1. Academic Validation
  2. Targeting KDM4A epigenetically activates tumor-cell-intrinsic immunity by inducing DNA replication stress

Targeting KDM4A epigenetically activates tumor-cell-intrinsic immunity by inducing DNA replication stress

  • Mol Cell. 2021 May 20;81(10):2148-2165.e9. doi: 10.1016/j.molcel.2021.02.038.
Wuchang Zhang 1 Wei Liu 1 Lingfei Jia 1 Demeng Chen 1 Insoon Chang 1 Michael Lake 2 Laurent A Bentolila 2 Cun-Yu Wang 3
Affiliations

Affiliations

  • 1 Jonsson Comprehensive Cancer Center, University of California, Los Angeles, Los Angeles, CA 90095, USA; Laboratory of Molecular Signaling, Division of Oral Biology and Medicine, School of Dentistry, University of California, Los Angeles, Los Angeles, CA 90095, USA.
  • 2 Advanced Light Microscopy and Spectroscopy Laboratory, California NanoSystems Institute, University of California, Los Angeles, Los Angeles, CA 90095, USA.
  • 3 Jonsson Comprehensive Cancer Center, University of California, Los Angeles, Los Angeles, CA 90095, USA; Laboratory of Molecular Signaling, Division of Oral Biology and Medicine, School of Dentistry, University of California, Los Angeles, Los Angeles, CA 90095, USA; Department of Bioengineering, Henry Samueli School of Engineering and Applied Science, University of California, Los Angeles, Los Angeles, CA 90095, USA. Electronic address: cwang@dentistry.ucla.edu.
Abstract

Developing strategies to activate tumor-cell-intrinsic immune response is critical for improving tumor immunotherapy by exploiting tumor vulnerability.
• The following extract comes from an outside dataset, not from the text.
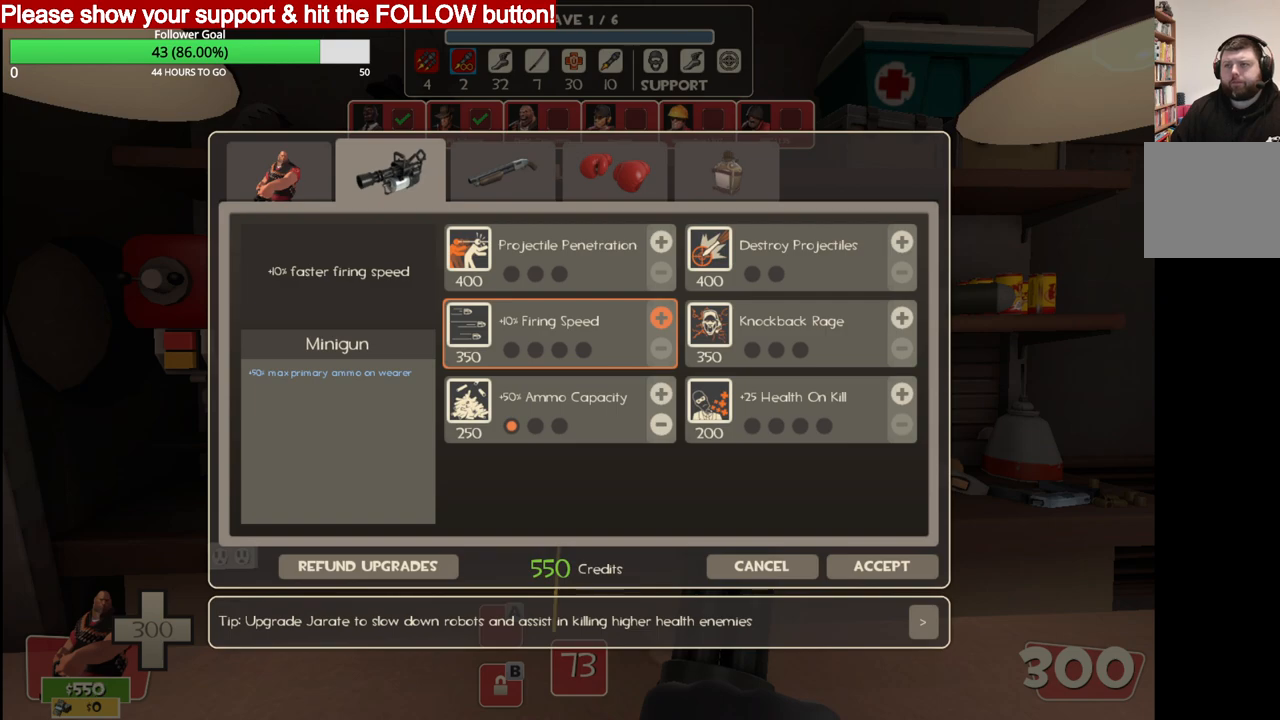
{"buttons": [], "left_stick": "center", "right_stick": "center", "events": [[83, "R2", "up"]]}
KDM4A, as a histone H3 lysine 9 trimethylation (H3K9me3) demethylase, has been found to play a critical role in squamous cell carcinoma (SCC) growth and metastasis. Here we report that KDM4A inhibition promoted heterochromatin compaction and induced DNA replication stress, which elicited antitumor immunity in SCC. Mechanistically, KDM4A inhibition promoted the formation of liquid-like HP1γ puncta on heterochromatin and stall DNA replication, which activated tumor-cell-intrinsic cGAS-STING signaling through replication-stress-induced cytosolic DNA accumulation. Moreover, KDM4A inhibition collaborated with PD1 blockade to inhibit SCC growth and metastasis by recruiting and activating CD8+ T cells. In vivo lineage tracing demonstrated that KDM4A inhibition plus PD1 blockade efficiently eliminated Cancer Stem Cells. Altogether, our results demonstrate that targeting KDM4A can activate anti-tumor immunity and enable PD1 blockade immunotherapy by aggravating replication stress in SCC cells.

Keywords

DNA replication stress; H3K9me3; KDM4A; PD-1 blockade; Phase separation; cancer stem cells; head and neck squamous cell carcinoma; heterochromatin condensates; immune surveillance; metastasis.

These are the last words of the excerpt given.